I had many arguments with other Christians in my lifetime. This came out of my desire to contend for the truth. For I believed the Bible means what it says. To tolerate falsehood is to lead God’s people down the wrong path.

There was another Reformer in Zurich called Ulrich Zwingli. We battled back and forth about the Lord’s Supper. Zwingli said the Lord’s Supper was a memorial meal in which a Christian renewed their commitment to Christ.

I said the Lord’s Supper is not primarily what we do but what God does. Through the supper God gives Christ and all his saving benefit. So Christ is truly present in the supper.

This is possible because Jesus’ human nature has been glorified and he now has the divine attribute of omnipresence, so even though he is at the right hand of the Father, he is everywhere, including the communion table.

We had a big debate about this at Marburg in 1529. Zwingli did acknowledge that Christ was spiritually present in the supper. But we could not agree on the question of the real, physical presence of Jesus.
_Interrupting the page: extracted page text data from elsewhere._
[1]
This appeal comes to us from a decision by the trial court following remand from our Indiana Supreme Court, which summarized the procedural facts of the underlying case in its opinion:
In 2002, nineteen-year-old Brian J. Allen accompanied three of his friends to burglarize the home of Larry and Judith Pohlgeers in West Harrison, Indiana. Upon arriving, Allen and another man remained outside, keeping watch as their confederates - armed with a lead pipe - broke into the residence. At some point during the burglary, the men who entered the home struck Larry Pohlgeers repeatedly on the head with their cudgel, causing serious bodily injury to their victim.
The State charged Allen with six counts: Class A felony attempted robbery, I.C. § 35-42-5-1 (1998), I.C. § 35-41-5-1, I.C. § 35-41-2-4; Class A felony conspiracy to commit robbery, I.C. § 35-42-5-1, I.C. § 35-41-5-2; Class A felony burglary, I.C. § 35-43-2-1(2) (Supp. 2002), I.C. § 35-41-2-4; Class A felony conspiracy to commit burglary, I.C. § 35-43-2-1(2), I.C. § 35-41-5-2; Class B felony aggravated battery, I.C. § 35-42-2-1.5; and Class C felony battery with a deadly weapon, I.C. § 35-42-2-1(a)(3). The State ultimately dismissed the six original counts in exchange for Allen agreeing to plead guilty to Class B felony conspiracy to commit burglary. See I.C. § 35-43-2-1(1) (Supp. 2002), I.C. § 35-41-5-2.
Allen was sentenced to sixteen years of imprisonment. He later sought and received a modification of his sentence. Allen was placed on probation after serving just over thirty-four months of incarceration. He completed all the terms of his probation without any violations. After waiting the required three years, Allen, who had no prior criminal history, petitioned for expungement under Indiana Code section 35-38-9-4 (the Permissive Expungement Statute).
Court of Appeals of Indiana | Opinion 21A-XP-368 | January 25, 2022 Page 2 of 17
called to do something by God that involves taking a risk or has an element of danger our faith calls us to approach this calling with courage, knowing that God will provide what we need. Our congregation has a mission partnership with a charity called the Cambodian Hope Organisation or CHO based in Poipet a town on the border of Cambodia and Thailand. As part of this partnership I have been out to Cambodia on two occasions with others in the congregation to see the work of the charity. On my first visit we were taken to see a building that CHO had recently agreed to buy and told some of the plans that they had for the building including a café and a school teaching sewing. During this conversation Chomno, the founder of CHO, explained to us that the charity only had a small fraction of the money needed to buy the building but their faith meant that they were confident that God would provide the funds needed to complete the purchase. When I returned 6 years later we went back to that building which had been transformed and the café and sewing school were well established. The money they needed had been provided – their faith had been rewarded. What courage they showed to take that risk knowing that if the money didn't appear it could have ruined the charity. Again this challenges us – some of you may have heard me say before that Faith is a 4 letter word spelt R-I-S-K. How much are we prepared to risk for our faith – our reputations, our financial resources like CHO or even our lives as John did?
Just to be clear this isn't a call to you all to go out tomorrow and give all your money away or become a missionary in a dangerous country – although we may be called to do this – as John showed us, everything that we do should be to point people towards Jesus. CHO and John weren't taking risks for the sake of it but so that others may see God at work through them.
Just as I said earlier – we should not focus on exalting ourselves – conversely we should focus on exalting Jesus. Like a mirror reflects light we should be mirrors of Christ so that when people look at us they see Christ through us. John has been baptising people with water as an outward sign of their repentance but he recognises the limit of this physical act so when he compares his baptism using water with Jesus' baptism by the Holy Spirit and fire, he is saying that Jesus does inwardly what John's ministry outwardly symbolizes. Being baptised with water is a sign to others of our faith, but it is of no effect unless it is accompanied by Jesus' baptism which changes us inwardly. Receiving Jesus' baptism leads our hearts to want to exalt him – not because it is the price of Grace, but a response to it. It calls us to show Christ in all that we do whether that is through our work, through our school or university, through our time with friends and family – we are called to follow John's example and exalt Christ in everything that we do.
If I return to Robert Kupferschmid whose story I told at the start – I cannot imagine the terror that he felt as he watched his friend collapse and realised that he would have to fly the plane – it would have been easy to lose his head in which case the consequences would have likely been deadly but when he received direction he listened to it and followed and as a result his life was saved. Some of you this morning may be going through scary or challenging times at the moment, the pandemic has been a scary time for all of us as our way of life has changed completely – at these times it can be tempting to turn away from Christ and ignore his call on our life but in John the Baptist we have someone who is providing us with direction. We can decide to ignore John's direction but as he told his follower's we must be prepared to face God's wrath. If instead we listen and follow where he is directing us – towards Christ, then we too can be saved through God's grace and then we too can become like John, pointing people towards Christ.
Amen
People have always had strong opinions about me. One person said I was “a demon in the appearance of a man.” Another said “Luther alone is right.” But both of them are wrong. The truth is probably in the middle.

For the last 15 years of my life I was dreadfully afflicted with all sorts of illnesses. Despite this I wrote commentaries on Galatians and Genesis. I finished my translation of the Old Testament so that my complete German Bible was published in 1534.

I preached regularly and I taught at the university. I died at my home town Eisleben at the age of 62. People are celebrating my life this month. But I only want to be remembered as a man who trusted Christ alone for my salvation.

I understand it has been said that in most libraries books about me occupy more shelves than those concerned with any other figure, except Jesus. I don’t know whether that is true. But if you have a choice to read about me or read about Jesus, please read about him.

Thank you for listening to my story. I am sorry I have been long-winded but I understand you are used to that. May you know salvation by grace alone, through faith alone in Christ alone.